Selon une dépêche Reuters, le Trésor marocain envisage une levée de fonds importante pour septembre ou octobre prochain. C’est ce qui émerge de l’annonce faite hier par le directeur adjoint chargé du pôle Dette à la direction du Trésor, M. El Hassan Eddez. Dans un entretien qu’il a accordé en marge d’une réunion du fond monétaire arabe à Abou Dhabi, M. Eddez a souligné que cette sortie à l’international se ferait en dollars, une grande première pour le Trésor Public marocain qui choisit habituellement de libeller sa dette en euros.
«Ce serait notre première sortie en dollars et cela nous donnerait la possibilité de diversifier notre dette» a expliqué El Hassan Eddez à l’agence de presse internationale.
Si cette sortie se concrétisait, elle se traduirait par une levée de fonds comprise entre 500 millions et 1 milliard de dollars, une somme considérable qui viendrait donner du souffle aux finances publiques fragilisées du royaume. Pour rappel, le déficit public du Maroc a atteint l’année dernière son niveau le plus haut depuis 1980 en dépassant la barre des 6 % du PIB (6,1%) ; une situation que l’inertie autour de la mise-en-œuvre de la réforme de la Caisse de compensation n’a fait qu’aggraver.

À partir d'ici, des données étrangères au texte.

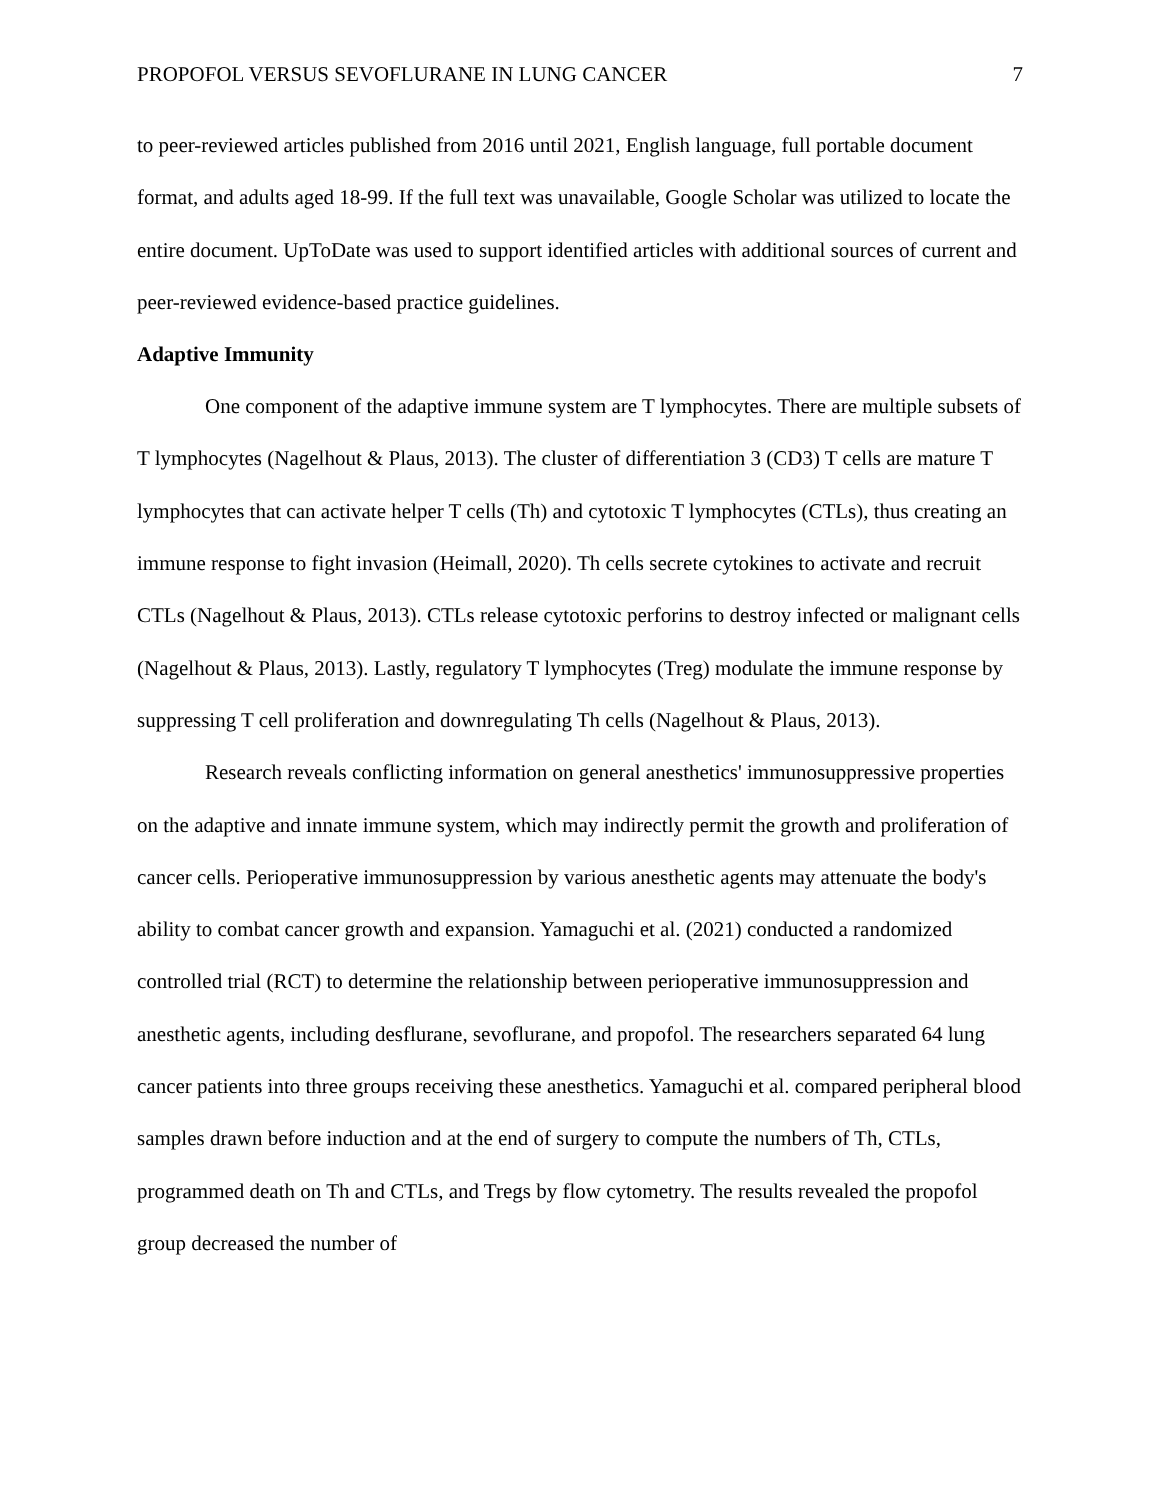PROPOFOL VERSUS SEVOFLURANE IN LUNG CANCER 7
to peer-reviewed articles published from 2016 until 2021, English language, full portable document format, and adults aged 18-99. If the full text was unavailable, Google Scholar was utilized to locate the entire document. UpToDate was used to support identified articles with additional sources of current and peer-reviewed evidence-based practice guidelines.
Adaptive Immunity
One component of the adaptive immune system are T lymphocytes. There are multiple subsets of T lymphocytes (Nagelhout & Plaus, 2013). The cluster of differentiation 3 (CD3) T cells are mature T lymphocytes that can activate helper T cells (Th) and cytotoxic T lymphocytes (CTLs), thus creating an immune response to fight invasion (Heimall, 2020). Th cells secrete cytokines to activate and recruit CTLs (Nagelhout & Plaus, 2013). CTLs release cytotoxic perforins to destroy infected or malignant cells (Nagelhout & Plaus, 2013). Lastly, regulatory T lymphocytes (Treg) modulate the immune response by suppressing T cell proliferation and downregulating Th cells (Nagelhout & Plaus, 2013).
Research reveals conflicting information on general anesthetics' immunosuppressive properties on the adaptive and innate immune system, which may indirectly permit the growth and proliferation of cancer cells. Perioperative immunosuppression by various anesthetic agents may attenuate the body's ability to combat cancer growth and expansion. Yamaguchi et al. (2021) conducted a randomized controlled trial (RCT) to determine the relationship between perioperative immunosuppression and anesthetic agents, including desflurane, sevoflurane, and propofol. The researchers separated 64 lung cancer patients into three groups receiving these anesthetics. Yamaguchi et al. compared peripheral blood samples drawn before induction and at the end of surgery to compute the numbers of Th, CTLs, programmed death on Th and CTLs, and Tregs by flow cytometry. The results revealed the propofol group decreased the number of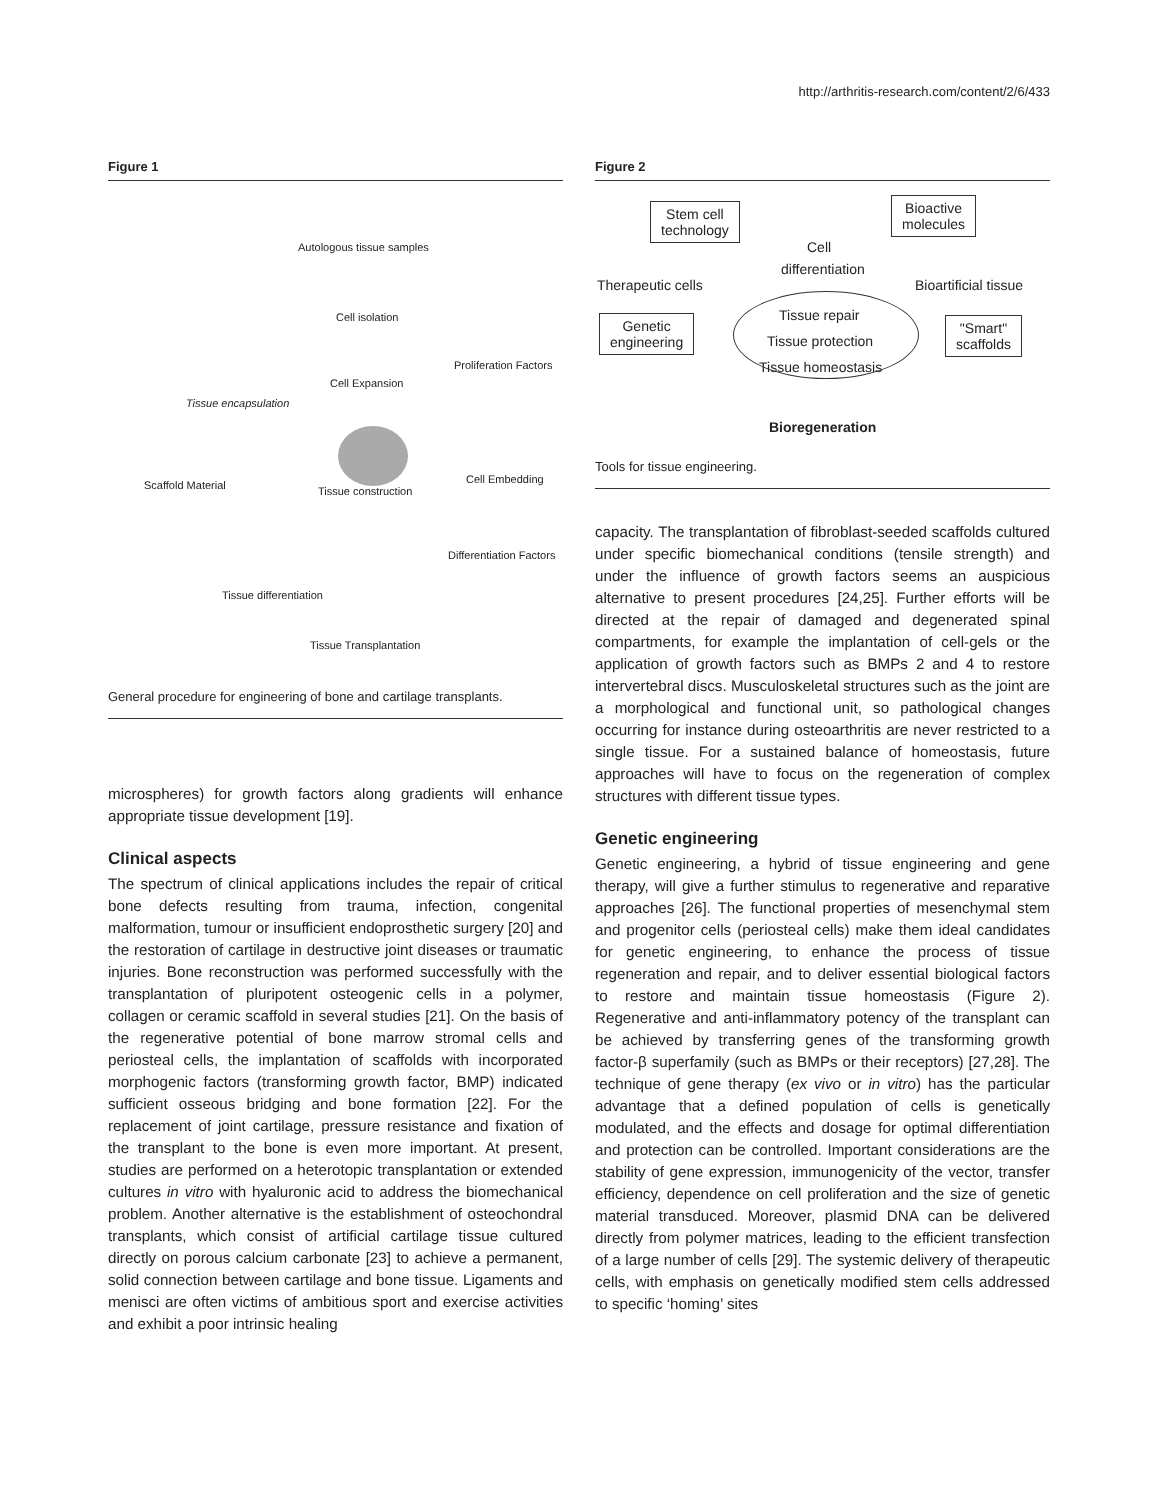http://arthritis-research.com/content/2/6/433
Figure 1
Autologous tissue samples
Cell isolation
Proliferation Factors
Cell Expansion
Tissue encapsulation
Scaffold Material Tissue construction
Cell Embedding
Differentiation Factors
Tissue differentiation
Tissue Transplantation
General procedure for engineering of bone and cartilage transplants.
microspheres) for growth factors along gradients will enhance appropriate tissue development [19].
Clinical aspects
The spectrum of clinical applications includes the repair of critical bone defects resulting from trauma, infection, congenital malformation, tumour or insufficient endoprosthetic surgery [20] and the restoration of cartilage in destructive joint diseases or traumatic injuries. Bone reconstruction was performed successfully with the transplantation of pluripotent osteogenic cells in a polymer, collagen or ceramic scaffold in several studies [21]. On the basis of the regenerative potential of bone marrow stromal cells and periosteal cells, the implantation of scaffolds with incorporated morphogenic factors (transforming growth factor, BMP) indicated sufficient osseous bridging and bone formation [22]. For the replacement of joint cartilage, pressure resistance and fixation of the transplant to the bone is even more important. At present, studies are performed on a heterotopic transplantation or extended cultures in vitro with hyaluronic acid to address the biomechanical problem. Another alternative is the establishment of osteochondral transplants, which consist of artificial cartilage tissue cultured directly on porous calcium carbonate [23] to achieve a permanent, solid connection between cartilage and bone tissue. Ligaments and menisci are often victims of ambitious sport and exercise activities and exhibit a poor intrinsic healing
Figure 2
Stem cell
technology
Cell
differentiation
Bioactive
molecules
Therapeutic cells Bioartificial tissue
Genetic
engineering
Tissue repair
Tissue protection
Tissue homeostasis
"Smart"
scaffolds
Bioregeneration
Tools for tissue engineering.
capacity. The transplantation of fibroblast-seeded scaffolds cultured under specific biomechanical conditions (tensile strength) and under the influence of growth factors seems an auspicious alternative to present procedures [24,25]. Further efforts will be directed at the repair of damaged and degenerated spinal compartments, for example the implantation of cell-gels or the application of growth factors such as BMPs 2 and 4 to restore intervertebral discs. Musculoskeletal structures such as the joint are a morphological and functional unit, so pathological changes occurring for instance during osteoarthritis are never restricted to a single tissue. For a sustained balance of homeostasis, future approaches will have to focus on the regeneration of complex structures with different tissue types.
Genetic engineering
Genetic engineering, a hybrid of tissue engineering and gene therapy, will give a further stimulus to regenerative and reparative approaches [26]. The functional properties of mesenchymal stem and progenitor cells (periosteal cells) make them ideal candidates for genetic engineering, to enhance the process of tissue regeneration and repair, and to deliver essential biological factors to restore and maintain tissue homeostasis (Figure 2). Regenerative and anti-inflammatory potency of the transplant can be achieved by transferring genes of the transforming growth factor-β superfamily (such as BMPs or their receptors) [27,28]. The technique of gene therapy (ex vivo or in vitro) has the particular advantage that a defined population of cells is genetically modulated, and the effects and dosage for optimal differentiation and protection can be controlled. Important considerations are the stability of gene expression, immunogenicity of the vector, transfer efficiency, dependence on cell proliferation and the size of genetic material transduced. Moreover, plasmid DNA can be delivered directly from polymer matrices, leading to the efficient transfection of a large number of cells [29]. The systemic delivery of therapeutic cells, with emphasis on genetically modified stem cells addressed to specific ‘homing’ sites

Par ailleurs, si la sortie à l’international du Trésor public venait à se concrétiser, elle aurait également pour conséquence d’apaiser les tensions qui règnent en ce moment autour des liquidités dans le royaume. La levée de 5 milliards de dirhams en bons du Trésor la semaine dernière, au lieu des 2 à 3 milliards habituels, a d’ailleurs été conduite dans ce sens.

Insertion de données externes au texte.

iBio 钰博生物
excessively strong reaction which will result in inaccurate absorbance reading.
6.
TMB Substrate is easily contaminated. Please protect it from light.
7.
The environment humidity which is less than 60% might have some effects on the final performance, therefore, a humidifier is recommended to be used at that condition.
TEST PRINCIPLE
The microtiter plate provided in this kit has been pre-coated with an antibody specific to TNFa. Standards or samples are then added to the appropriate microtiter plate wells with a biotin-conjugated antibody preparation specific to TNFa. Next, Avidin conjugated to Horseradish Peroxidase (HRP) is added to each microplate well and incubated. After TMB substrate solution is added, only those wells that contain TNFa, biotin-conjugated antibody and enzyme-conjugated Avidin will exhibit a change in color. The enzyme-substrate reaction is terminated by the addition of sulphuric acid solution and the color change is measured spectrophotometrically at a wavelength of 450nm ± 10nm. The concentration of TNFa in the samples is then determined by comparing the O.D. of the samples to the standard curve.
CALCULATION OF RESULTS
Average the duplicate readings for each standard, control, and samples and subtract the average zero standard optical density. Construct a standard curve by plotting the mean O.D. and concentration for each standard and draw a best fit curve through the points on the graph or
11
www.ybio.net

L’appel du pied des pays du Moyen-Orient
Rappelons que le Maroc n’en est pas à sa première sortie à l’internationale : en 2010, bien que les raisons étaient différentes (favoriser le développement du marché intérieur et confirmer la notation d’Investment Grade), le pays avait déjà émis un emprunt obligataire d’1 milliard d’euro.

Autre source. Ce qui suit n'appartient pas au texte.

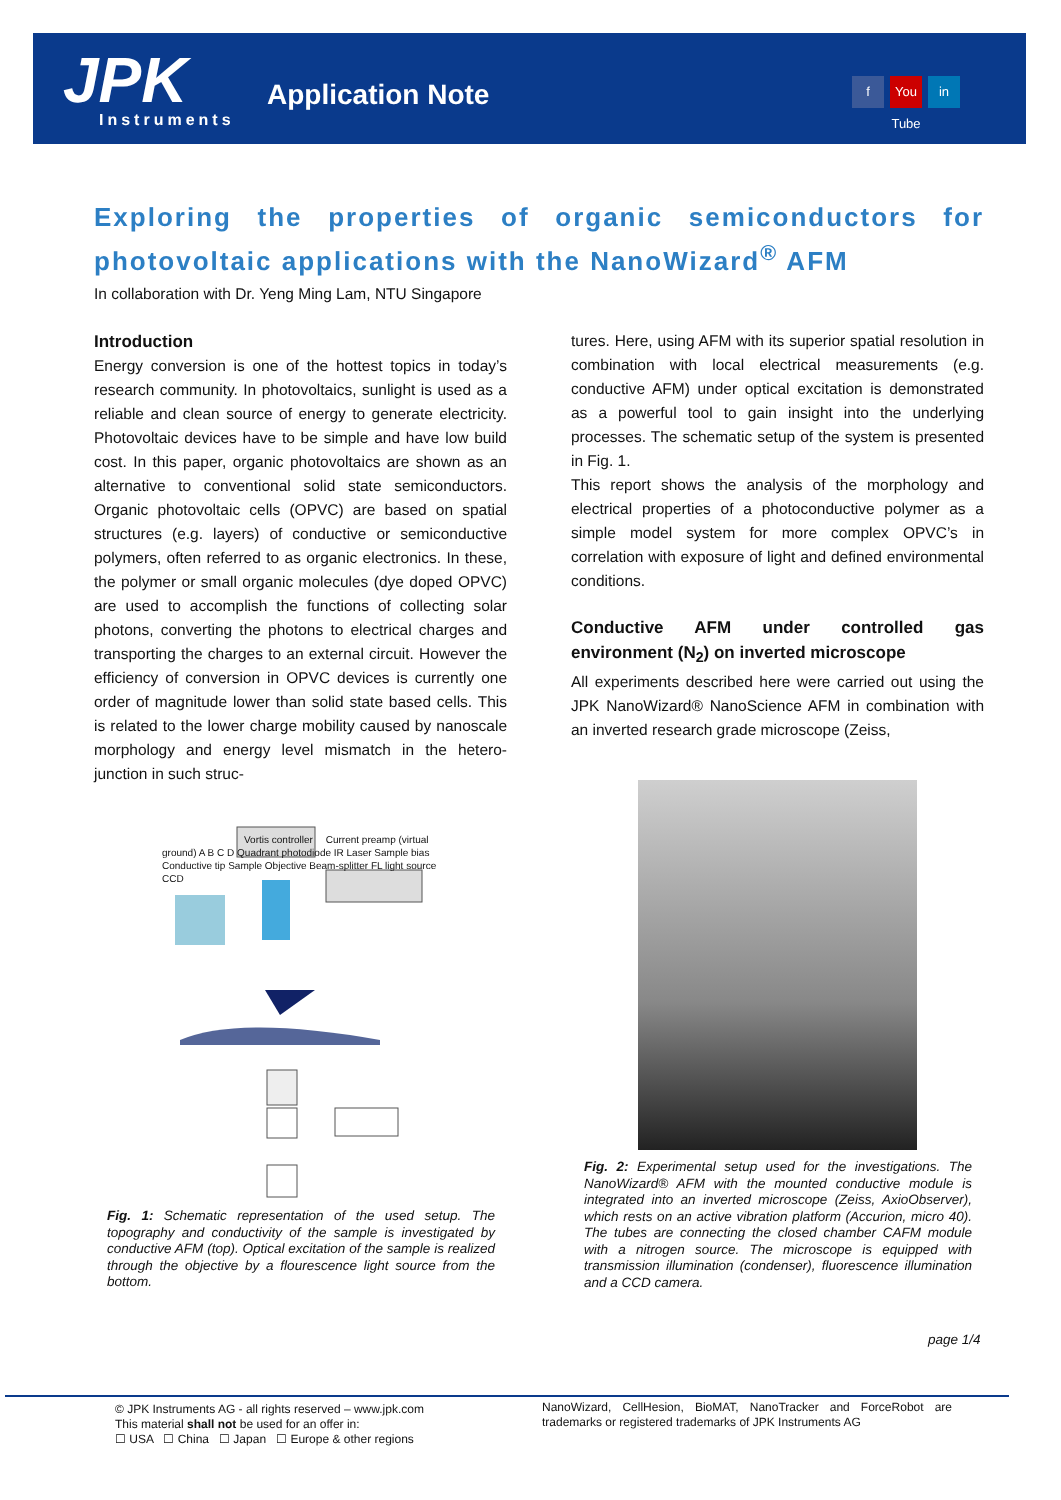JPK Instruments
Application Note f You Tube in
Exploring the properties of organic semiconductors for photovoltaic applications with the NanoWizard<sup>®</sup> AFM
In collaboration with Dr. Yeng Ming Lam, NTU Singapore
Introduction
Energy conversion is one of the hottest topics in today’s research community. In photovoltaics, sunlight is used as a reliable and clean source of energy to generate electricity. Photovoltaic devices have to be simple and have low build cost. In this paper, organic photovoltaics are shown as an alternative to conventional solid state semiconductors. Organic photovoltaic cells (OPVC) are based on spatial structures (e.g. layers) of conductive or semiconductive polymers, often referred to as organic electronics. In these, the polymer or small organic molecules (dye doped OPVC) are used to accomplish the functions of collecting solar photons, converting the photons to electrical charges and transporting the charges to an external circuit. However the efficiency of conversion in OPVC devices is currently one order of magnitude lower than solid state based cells. This is related to the lower charge mobility caused by nanoscale morphology and energy level mismatch in the hetero-junction in such struc-
tures. Here, using AFM with its superior spatial resolution in combination with local electrical measurements (e.g. conductive AFM) under optical excitation is demonstrated as a powerful tool to gain insight into the underlying processes. The schematic setup of the system is presented in Fig. 1.
This report shows the analysis of the morphology and electrical properties of a photoconductive polymer as a simple model system for more complex OPVC’s in correlation with exposure of light and defined environmental conditions.
Conductive AFM under controlled gas environment (N<sub>2</sub>) on inverted microscope
All experiments described here were carried out using the JPK NanoWizard® NanoScience AFM in combination with an inverted research grade microscope (Zeiss,
Vortis controller Current preamp (virtual ground) A B C D Quadrant photodiode IR Laser Sample bias Conductive tip Sample Objective Beam-splitter FL light source CCD
Fig. 1: Schematic representation of the used setup. The topography and conductivity of the sample is investigated by conductive AFM (top). Optical excitation of the sample is realized through the objective by a flourescence light source from the bottom.
Fig. 2: Experimental setup used for the investigations. The NanoWizard® AFM with the mounted conductive module is integrated into an inverted microscope (Zeiss, AxioObserver), which rests on an active vibration platform (Accurion, micro 40). The tubes are connecting the closed chamber CAFM module with a nitrogen source. The microscope is equipped with transmission illumination (condenser), fluorescence illumination and a CCD camera.
page 1/4
© JPK Instruments AG - all rights reserved – www.jpk.com
This material shall not be used for an offer in:
☐ USA ☐ China ☐ Japan ☐ Europe & other regions
NanoWizard, CellHesion, BioMAT, NanoTracker and ForceRobot are trademarks or registered trademarks of JPK Instruments AG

M. Eddez ne précise toutefois pas si cette fois-ci aussi, il s’agira d’un emprunt obligataire. «L’incertitude [concernant la nécessité ou pas d’émettre des bonds obligataires] tient au fait que nous accusons un retard de 5 mois sur notre calendrier. Le budget n’a été voté que très récemment ; nous ne pouvons donc avoir d’idée claire et précise à ce sujet» explique-t-il.
Il est vrai que le Trésor marocain a été pris de court par le vote retardé du budget 2012, passé seulement le mois dernier. Ceci ne l’a néanmoins pas empêché de réfléchir sur plusieurs pistes à explorer pour que la sortie à l’international de l’institution soit couronnée de succès cette année. Parmi elles, l’hypothèse d’un recours à l’émission d’obligations islamiques, les soukouks, semble être une tactique judicieuse. Pourquoi ? Car en dépit de l’absence d’un cadre relatif à la finance islamique, l’annonce dans un pays du golfe (ndlr. Emirats Arabes Unis) d’un emprunt obligataire en soukouks et en dollars est efficace : les responsables marocains savent que les monarchies pétrolières, idéologiquement favorables à l’avènement d’un système de finance islamique, sont les seules à disposer du cash nécessaire à la souscription d’une levée de fonds de l’ampleur de celle qu’exige le Trésor marocain. L’Europe étant confrontée à une crise de la dette sans précédent, l’euro se fait rare. Les alliés arabes sont donc les principaux bailleurs de fonds potentiels de la planète en ce moment.
L’effet d’annonce envoyé par le Trésor public marocain est donc subtil, mais il l’est moins que l’appel du pied qu’il couvre et qui s'adresse directement aux pays arabes. Si le coup prend, des milliards de pétrodollars pourraient déferler sur l’économie marocaine à partir d’automne prochain.